The archdiocese itself is paying $292 million of the settlements, with a bank loan of $175 million that it intends to repay in part through the sale of up to 51 archdiocesan properties valued at $107 million, according to its annual financial statement. It also is liquidating investments worth $117 million.

Tamberg said the archdiocese hopes to use money given or loaned by the 101 churches with disposable savings of at least $1 million each to help repay the loans faster, saving on the interest paid.

Representatives of other parishes in the San Fernando Valley - among them St. Mel in Woodland Hills and Santa Rosa in the city of San Fernando - said Tuesday that they had been asked by the archdiocese not to talk with the news media about any parish assessments, donations, loans or issues related to the archdiocese's financial situation.

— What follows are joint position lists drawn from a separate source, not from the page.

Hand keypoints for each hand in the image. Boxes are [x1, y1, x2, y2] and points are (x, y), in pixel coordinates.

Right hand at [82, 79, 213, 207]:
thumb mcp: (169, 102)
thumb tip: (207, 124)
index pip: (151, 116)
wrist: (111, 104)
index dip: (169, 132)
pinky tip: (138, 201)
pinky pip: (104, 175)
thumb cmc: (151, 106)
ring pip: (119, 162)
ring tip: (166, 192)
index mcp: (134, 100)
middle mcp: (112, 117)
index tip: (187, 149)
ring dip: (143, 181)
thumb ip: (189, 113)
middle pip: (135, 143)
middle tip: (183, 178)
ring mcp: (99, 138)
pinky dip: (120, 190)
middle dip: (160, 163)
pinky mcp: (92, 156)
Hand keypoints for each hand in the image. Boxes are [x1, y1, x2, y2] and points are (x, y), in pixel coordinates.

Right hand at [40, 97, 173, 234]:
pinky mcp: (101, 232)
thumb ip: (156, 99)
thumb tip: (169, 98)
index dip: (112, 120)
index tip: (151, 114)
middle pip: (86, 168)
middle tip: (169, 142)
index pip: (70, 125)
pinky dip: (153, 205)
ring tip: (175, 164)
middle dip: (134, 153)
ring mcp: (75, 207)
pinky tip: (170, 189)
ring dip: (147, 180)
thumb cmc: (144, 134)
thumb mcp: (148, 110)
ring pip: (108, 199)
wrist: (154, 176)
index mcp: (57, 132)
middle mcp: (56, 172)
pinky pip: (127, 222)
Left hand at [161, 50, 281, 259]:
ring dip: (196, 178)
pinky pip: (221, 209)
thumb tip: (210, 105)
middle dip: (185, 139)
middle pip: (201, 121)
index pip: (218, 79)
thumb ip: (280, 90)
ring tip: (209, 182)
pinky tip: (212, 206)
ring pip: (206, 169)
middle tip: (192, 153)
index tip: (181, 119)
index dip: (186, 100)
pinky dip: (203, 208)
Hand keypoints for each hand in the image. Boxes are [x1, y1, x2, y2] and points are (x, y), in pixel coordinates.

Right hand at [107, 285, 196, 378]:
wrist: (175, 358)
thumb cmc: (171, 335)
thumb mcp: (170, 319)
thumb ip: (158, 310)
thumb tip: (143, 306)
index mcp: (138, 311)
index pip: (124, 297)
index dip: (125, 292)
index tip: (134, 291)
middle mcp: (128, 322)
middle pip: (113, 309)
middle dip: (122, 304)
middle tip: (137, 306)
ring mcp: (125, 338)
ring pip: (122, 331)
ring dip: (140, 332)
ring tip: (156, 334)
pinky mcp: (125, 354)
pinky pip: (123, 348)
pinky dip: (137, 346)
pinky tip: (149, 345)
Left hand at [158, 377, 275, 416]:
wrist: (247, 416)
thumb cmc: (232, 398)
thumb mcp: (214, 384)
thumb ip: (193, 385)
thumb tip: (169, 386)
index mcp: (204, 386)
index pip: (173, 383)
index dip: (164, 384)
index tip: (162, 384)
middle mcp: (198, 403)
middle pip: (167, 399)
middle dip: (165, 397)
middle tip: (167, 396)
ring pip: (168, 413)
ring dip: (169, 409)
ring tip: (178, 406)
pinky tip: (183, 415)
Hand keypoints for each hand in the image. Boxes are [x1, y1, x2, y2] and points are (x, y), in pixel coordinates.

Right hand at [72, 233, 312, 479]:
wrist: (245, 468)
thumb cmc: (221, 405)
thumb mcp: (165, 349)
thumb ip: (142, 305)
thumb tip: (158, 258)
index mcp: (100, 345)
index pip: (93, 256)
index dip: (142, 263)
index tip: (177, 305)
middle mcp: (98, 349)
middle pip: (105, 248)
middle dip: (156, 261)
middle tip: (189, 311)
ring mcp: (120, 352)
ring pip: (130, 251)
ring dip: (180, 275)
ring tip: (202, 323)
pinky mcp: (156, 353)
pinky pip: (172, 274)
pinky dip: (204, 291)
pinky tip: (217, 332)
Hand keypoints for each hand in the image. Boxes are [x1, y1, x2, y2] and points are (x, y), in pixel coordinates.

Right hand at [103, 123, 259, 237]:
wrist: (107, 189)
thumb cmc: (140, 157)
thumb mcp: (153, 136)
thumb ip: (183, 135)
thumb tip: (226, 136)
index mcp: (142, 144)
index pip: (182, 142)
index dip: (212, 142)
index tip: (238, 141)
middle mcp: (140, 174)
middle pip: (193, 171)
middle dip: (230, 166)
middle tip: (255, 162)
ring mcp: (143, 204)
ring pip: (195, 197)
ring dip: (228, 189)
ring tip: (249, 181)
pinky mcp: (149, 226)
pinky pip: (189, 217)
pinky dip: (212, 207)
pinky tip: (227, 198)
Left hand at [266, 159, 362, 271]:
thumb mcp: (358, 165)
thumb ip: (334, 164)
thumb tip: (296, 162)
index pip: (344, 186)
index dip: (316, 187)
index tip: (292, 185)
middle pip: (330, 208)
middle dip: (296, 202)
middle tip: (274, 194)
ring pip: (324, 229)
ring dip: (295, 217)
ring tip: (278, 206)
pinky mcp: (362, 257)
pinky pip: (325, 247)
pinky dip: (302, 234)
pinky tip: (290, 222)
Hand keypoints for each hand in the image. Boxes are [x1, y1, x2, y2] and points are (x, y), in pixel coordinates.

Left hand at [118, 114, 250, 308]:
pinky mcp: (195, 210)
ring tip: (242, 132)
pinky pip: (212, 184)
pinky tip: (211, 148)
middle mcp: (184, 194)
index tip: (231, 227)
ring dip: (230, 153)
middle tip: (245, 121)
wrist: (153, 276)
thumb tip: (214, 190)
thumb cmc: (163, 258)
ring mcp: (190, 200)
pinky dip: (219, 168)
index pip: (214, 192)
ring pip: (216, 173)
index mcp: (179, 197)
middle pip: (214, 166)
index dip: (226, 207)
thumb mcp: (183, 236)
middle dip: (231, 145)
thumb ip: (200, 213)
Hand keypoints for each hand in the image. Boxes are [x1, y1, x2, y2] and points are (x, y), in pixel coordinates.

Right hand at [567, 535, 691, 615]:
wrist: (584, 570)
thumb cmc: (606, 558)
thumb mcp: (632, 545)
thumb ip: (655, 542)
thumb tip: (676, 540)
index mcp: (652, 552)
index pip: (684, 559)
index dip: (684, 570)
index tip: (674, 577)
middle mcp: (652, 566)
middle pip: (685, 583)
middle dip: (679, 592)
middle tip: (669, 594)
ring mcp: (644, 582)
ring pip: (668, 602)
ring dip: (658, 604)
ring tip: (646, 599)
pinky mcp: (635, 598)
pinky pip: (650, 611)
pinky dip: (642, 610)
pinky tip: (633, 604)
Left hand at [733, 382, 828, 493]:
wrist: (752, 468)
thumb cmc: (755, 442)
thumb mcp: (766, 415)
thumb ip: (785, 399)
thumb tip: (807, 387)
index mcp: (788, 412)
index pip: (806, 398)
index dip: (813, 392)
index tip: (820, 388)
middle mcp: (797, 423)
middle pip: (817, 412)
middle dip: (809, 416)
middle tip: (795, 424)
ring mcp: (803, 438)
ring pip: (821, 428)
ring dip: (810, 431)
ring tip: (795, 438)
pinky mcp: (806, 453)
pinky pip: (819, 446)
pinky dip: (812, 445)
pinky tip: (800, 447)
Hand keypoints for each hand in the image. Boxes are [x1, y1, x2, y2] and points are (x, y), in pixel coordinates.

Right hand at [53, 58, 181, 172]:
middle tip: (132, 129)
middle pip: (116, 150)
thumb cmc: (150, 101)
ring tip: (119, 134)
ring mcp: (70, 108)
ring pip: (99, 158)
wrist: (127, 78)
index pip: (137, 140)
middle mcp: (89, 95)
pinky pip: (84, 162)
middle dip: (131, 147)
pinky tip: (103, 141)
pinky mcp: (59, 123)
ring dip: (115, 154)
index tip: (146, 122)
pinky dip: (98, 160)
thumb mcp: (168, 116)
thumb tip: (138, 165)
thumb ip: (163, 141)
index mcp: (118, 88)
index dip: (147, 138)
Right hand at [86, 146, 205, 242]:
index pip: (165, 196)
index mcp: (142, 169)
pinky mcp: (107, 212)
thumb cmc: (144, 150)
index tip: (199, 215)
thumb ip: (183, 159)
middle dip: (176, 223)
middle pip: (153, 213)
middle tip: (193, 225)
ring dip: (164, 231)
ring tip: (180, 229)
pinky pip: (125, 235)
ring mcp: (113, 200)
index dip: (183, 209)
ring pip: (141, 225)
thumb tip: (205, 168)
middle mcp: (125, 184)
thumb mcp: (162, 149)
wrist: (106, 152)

The archdiocese also has put up six high schools as collateral on a $50 million loan financing part of the settlement, Tamberg has said in the past.

Properties being sold include Sisters of Bethany convent in Santa Barbara, displacing nuns who had lived there since 1964. The archdiocese also has sold its 12-story administrative headquarters building on Wilshire Boulevard for $31million.

Staffers who oversee the archdiocese's cemeteries moved to office space on the grounds of a church-owned cemetery. Other staff offices have been consolidated in four of the building's floors that the archdiocese leases from the new owner.

Last October, the archdiocese announced it would sell Daniel Murphy High School in the Park La Brea area of Los Angeles, citing the school's declining enrollment and the archdiocese's "severe financial challenges."

Parents at the school who opposed the sale said the 2.7-acre site would go for $25 million to $40 million.

According to church financial documents, insurance companies are paying $236 million of the settlement cost. Religious orders and other defendants are paying $118 million, leaving a gap of $74 million.

The archdiocese has guaranteed to pay the balance, which could be as much as $50 million. A religious order not involved in the settlement last summer has agreed to pay up to $25 million of the gap.

To help offset the administrative budget deficit, the archdiocese has imposed cost reductions and more cuts in a staff already trimmed from 440 to 233 in the past five years, an official of the Archdiocesan Financial Council said at one of the archdiocese meetings at St. Dennis in Diamond Bar.

Meanwhile, McNamara said in his bulletin to parishioners that he is praying for continued support.

"Aware that some of you would have done things differently, I beg your understanding," he wrote. "I pray I have made the right decision, and with God's help, I will continue to encourage you to live by faith, walk in hope and act in charity."